Final legislative action on bill cracking down on illegal moving companies scheduled for Monday

Final legislative action on bill cracking down on illegal moving companies scheduled for Monday

Serena DiMaso

TRENTON, N.J. – Unlicensed moving and storage companies face increased penalties under legislation scheduled for an Assembly vote on Monday. Sponsored by Assemblywomen Serena DiMaso and Amy Handlin, the bill (S781/A4884/A3617) passed the Senate in June and with Assembly approval will move to Gov. Phil Murphy’s desk for consideration.

“Most movers are trustworthy and reliable, but there are unscrupulous businesses that avoid licensing and prey on customers,” said DiMaso (R-Monmouth). “Families entrust their movers with a lifetime of possessions, and once that truck is loaded, they are powerless until the cargo is delivered.”

The legislation doubles the maximum civil penalties for movers operating without a license to $5,000 for a first offense, and increases fees for subsequent violations to $20,000 from $5,000.

A person running a moving business without a license can be charged with a disorderly persons offense, with a fine up to $1,000, six months in jail, a three-month driver’s license suspension, and impoundment of moving vehicles.

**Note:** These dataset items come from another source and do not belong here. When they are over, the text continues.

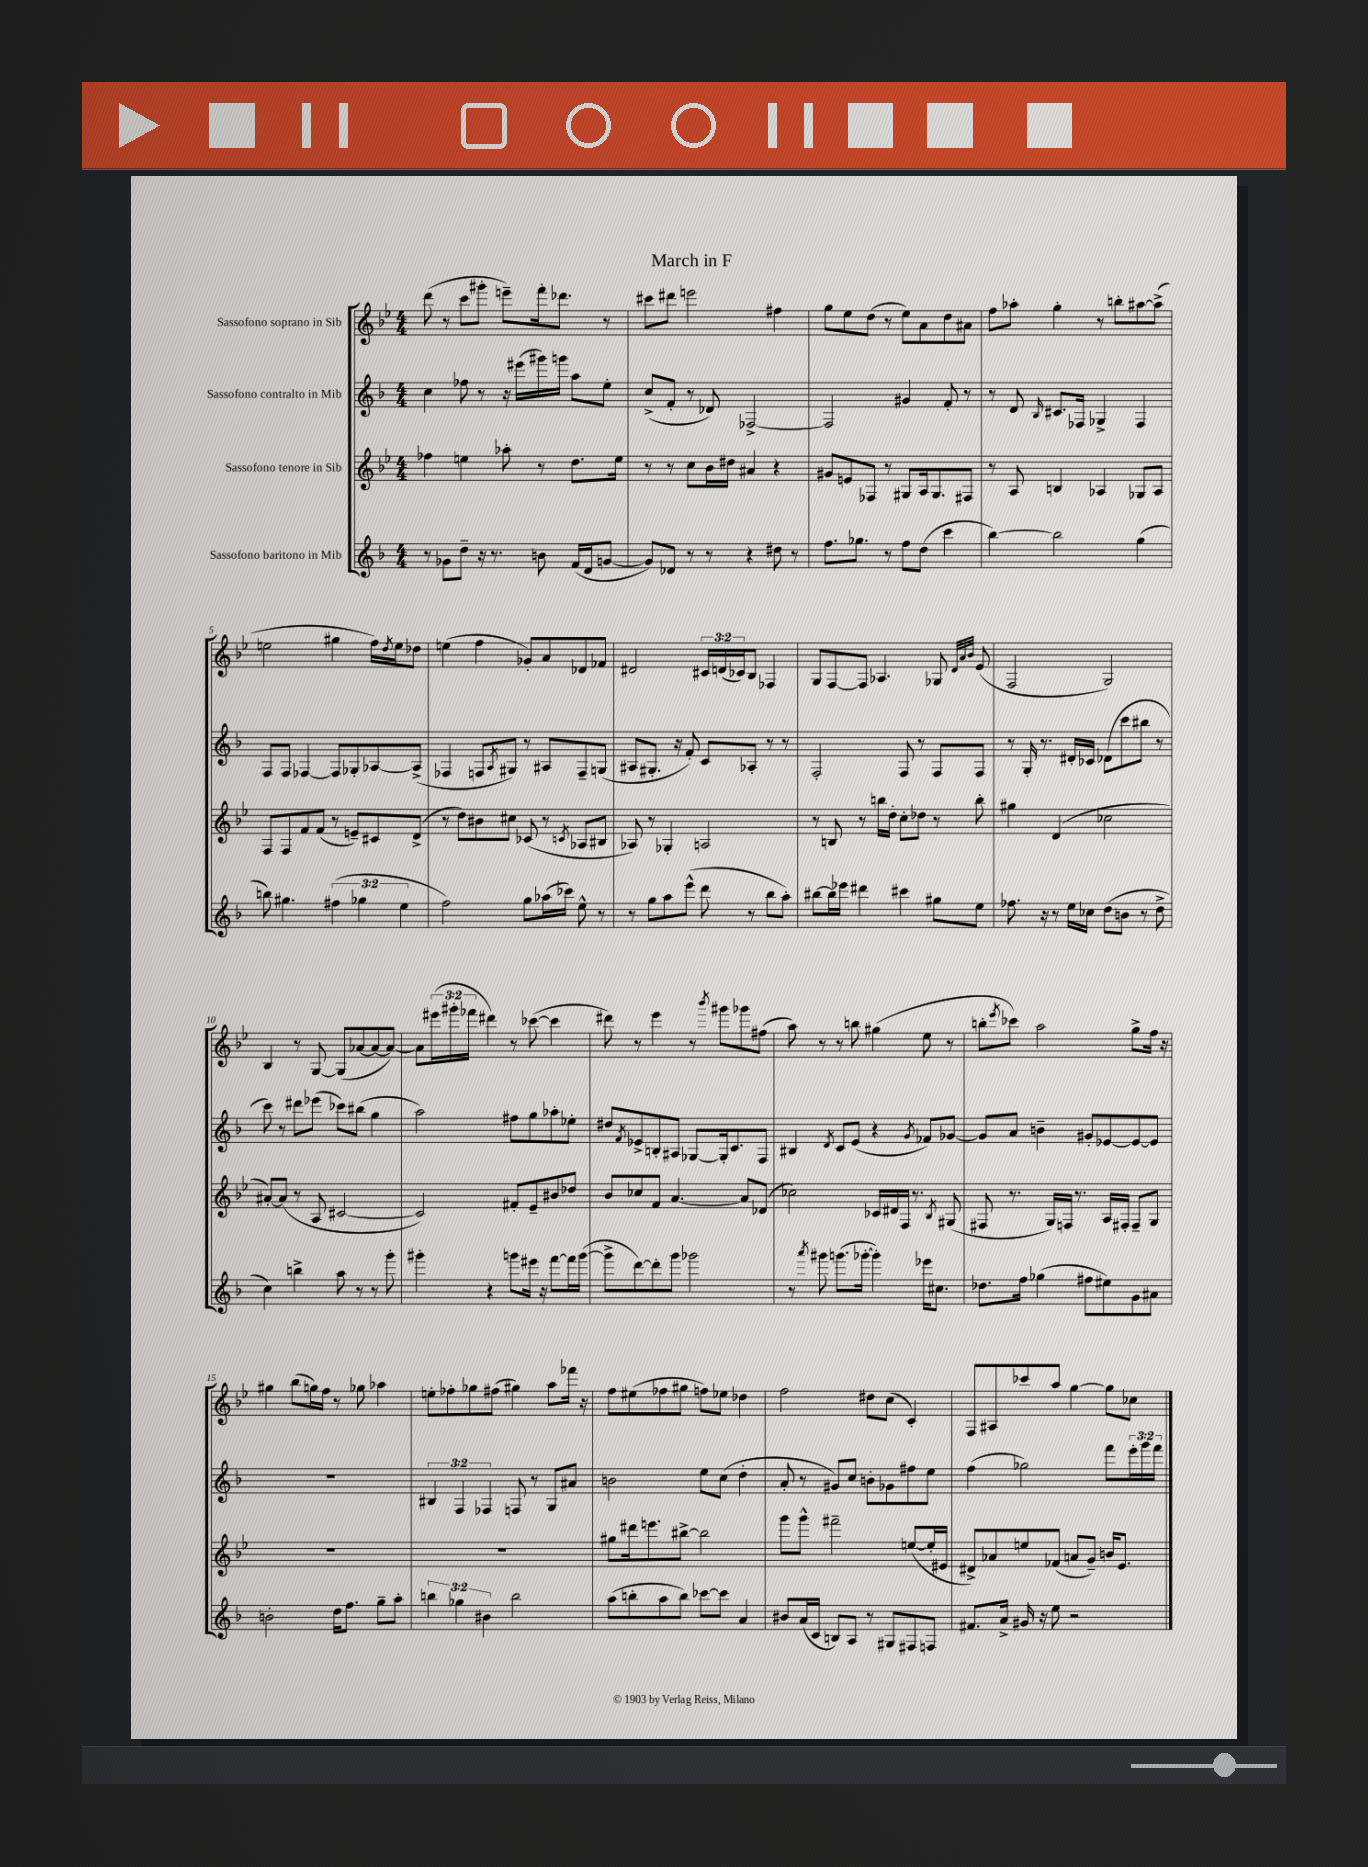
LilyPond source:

\header { title = "March in F" }
<<
\new StaffGroup <<
\new Staff = "s0" \with { instrumentName = "Sassofono soprano in Sib" } {
    \clef treble \key bes \major \numericTimeSignature \time 4/4 \override Staff.TupletNumber.text = #tuplet-number::calc-fraction-text
    d'''8( r8 c'''8 gis'''8-. e'''8--) f'''16-. des'''8. r8 |
    cis'''8 dis'''8 e'''2 fis''4 |
    g''8 ees''8 d''8( r8 ees''8) a'8 d''8 ais'8 |
    f''8 aes''8-. g''4-. r8 b''8-. ais''8~ ais''8->( |
    e''2 gis''4 f''16) \acciaccatura { d''8 } e''16 des''8 |
    e''4( f''4 ges'8-.) a'8 des'8 fes'8 |
    dis'2 \tuplet 3/2 { cis'16 d'16( ces'16) } bes8 fes4 |
    g8 f8~ f8 aes4. ges8 \grace { d'32 a'32 bes'32 } ees'8( |
    f2 g2) |
    bes4 r8 g8~ g8( aes'8~ aes'8~ aes'8~) |
    aes'8 \tuplet 3/2 { eis'''16( gis'''16-. fes'''16 } dis'''4) r8 ces'''8~( ces'''4 |
    dis'''8) r8 ees'''4 r8 \acciaccatura { bes'''8 } gis'''8 ges'''8 fis''8( |
    a''8) r8 r8 b''8 gis''4( ees''8 r8 |
    b''8-. \acciaccatura { ees'''8 } ces'''8) a''2 g''8-> f''16 r16 |
    gis''4 bes''8( g''16) f''16 r8 ges''8 aes''4 |
    e''8-. fes''8-. ges''8 fis''8( gis''4) a''8 fes'''16 r16 |
    f''8 eis''8( fes''8 gis''8 f''8) ees''8 des''4 |
    f''2 dis''8 c''8( c'4-.) |
    f8 ais8 ces'''8 a''8 g''4~ g''8 ces''8 \bar "|." |
}
\new Staff = "s1" \with { instrumentName = "Sassofono contralto in Mib" } {
    \clef treble \key f \major \numericTimeSignature \time 4/4 \override Staff.TupletNumber.text = #tuplet-number::calc-fraction-text
    c''4 fes''8 r8 r16 eis'''16( gis'''16) g'''16 a''8 e''8-. |
    c''8->( f'8-. r8 des'8) fes2~-> |
    fes2 gis'4 f'8-. r8 |
    r8 d'8 \grace { bes16 } cis'8. fes16 ges4-> fes4 |
    f8 f8 fes4~ fes8 ges8-. aes8~ aes8->( |
    fes4 f8 \acciaccatura { a8 } gis8) r8 ais8 f8-- g8( |
    ais8 gis8.-. r16 f'8-.) c'8 aes8-. r8 r8 |
    f2-. f8 r8 f8 f8 |
    r8 g16-. r8. dis'16-. ces'16 des'8( c'''8 bis''8 r8 |
    c'''8) r8 dis'''8 ees'''8( ces'''8) bis''8( g''4 |
    a''2) fis''8 g''8 aes''8-. ees''8-. |
    dis''8 \acciaccatura { f'8 } ees'8-> b8-. ais8 ges8~ ges16-. c'8. f8 |
    bis4 \acciaccatura { d'8 } c'8 e'8( r4 \acciaccatura { g'8 } fes'8) ges'8~ |
    ges'8 a'8 b'4-- gis'8-. ees'8~ ees'8~ ees'8 |
    R1 |
    \tuplet 3/2 { bis4 f4 fes4 } f8 r8 g8 ais'8 |
    b'2 e''8 c''8( d''4-. |
    a'8-. r8 gis'8) c''8 b'8-. ges'8 fis''8 e''8 |
    f''4( ges''2) f'''8 \tuplet 3/2 { e'''16-. g'''16 f'''16 } \bar "|." |
}
\new Staff = "s2" \with { instrumentName = "Sassofono tenore in Sib" } {
    \clef treble \key bes \major \numericTimeSignature \time 4/4
    fes''4 e''4 aes''8-. r8 d''8. e''16 |
    r8 r8 c''8 bes'16 dis''16 ais'4 r4 |
    gis'8 e'8 fes8 r8 gis8 a16 gis8. fis8 |
    r8 a8 b4 aes4 ges8 aes8 |
    f8 f8 f'8 f'8( r8 e'8--) cis'8 d'8->( |
    r8 d''8) bis'8 cis''8 ces'8( r8 \acciaccatura { c'8 } aes8 bis8 |
    aes8) r8 ges4-. a2 |
    r8 b8 r8 b''16 d''16-. c''8-. des''8 r8 b''8-. |
    gis''4 d'4( ces''2 |
    ais'8~-.) ais'8( r8 a8 cis'2~ |
    cis'2) fis'8-. ees'8-- bis'8 des''8 |
    bes'8 ces''8 f'8 a'4.~ a'8 des'8( |
    ces''2) ces'16 dis'16 f16 r8. \acciaccatura { bes8 } gis8( |
    fis8 r8. g16) f16 r8. a16 fis16-. fis8-- g8 |
    R1 |
    R1 |
    gis''8 dis'''16 e'''8. bis''8~-> bis''2 |
    g'''8 g'''8-^ fis'''2-- e''8~( e''16-. eis'16 |
    dis'8->) aes'8 e''8 fes'8( a'8 g'8--) b'16 ees'8. \bar "|." |
}
\new Staff = "s3" \with { instrumentName = "Sassofono baritono in Mib" } {
    \clef treble \key f \major \numericTimeSignature \time 4/4 \override Staff.TupletNumber.text = #tuplet-number::calc-fraction-text
    r8 ges'8 d''8-- r16 r8. b'8 f'16( d'16 g'8~ |
    g'8) des'8 r8 r8 r4 dis''8 r8 |
    f''8. ges''8. r8 f''8 d''8( c'''4 |
    bes''4~) bes''2 g''4( |
    b''8) gis''4. \tuplet 3/2 { fis''4( ges''4 e''4 } |
    f''2) g''8 aes''16( ces'''16) e''8-^ r8 |
    r8 g''8 a''8 e'''8-^( d'''8 r8 bes''8 a''8-.) |
    bis''8~ bis''16 ees'''16 dis'''4 cis'''4 gis''8 e''8 |
    fes''8. r16 r8 e''16 ces''16 d''8( b'8 r8 d''8-> |
    c''4) b''4-> a''8 r8 r8 g'''8-. |
    gis'''4-. r4 g'''8 eis'''16 r16 f'''8~ f'''16 g'''16~( |
    g'''8-> d'''8~) d'''8-. g'''8 ges'''2 |
    r8 \acciaccatura { a'''8 } gis'''8 g'''8.( ges'''16~-. ges'''4-.) ees'''16 cis''8. |
    des''8. f''16 ges''4( fis''8 eis''8) g'8 ais'8 |
    b'2-. d''16 f''8. g''8-- a''8-. |
    \tuplet 3/2 { b''4 ges''4 bis'4 } b''2 |
    a''8( b''8-. a''8 b''8) ces'''8~ ces'''8 a'4 |
    bis'8 a'16( c'16 b8) a8 r8 gis8 fis8 f8 |
    fis'8. a'16-> gis'16 r16 e''8 r2 \bar "|." |
}
>>
>>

“Unlicensed movers and warehousing companies can be a nightmare for consumers, in some cases literally holding their clothes and furnishings hostage,” said Handlin (R-Monmouth). “That will end under this bill. We’re putting some teeth in the law and significantly increasing the penalties as a deterrent to predatory operators.”

In August, the state Division of Consumer Affairs fined 29 unlicensed moving companies. All the companies advertised online. DiMaso and Handlin’s bill requires unlicensed operators to remove their websites, or face a fine of $1,000 per day for non-compliance.

The bill also specifies if a moving or storage company is paid in full and an employee fails to release the property to the owner, the employee can be charged with a fourth degree crime which comes with a fine up to $10,000 and 18 months in jail.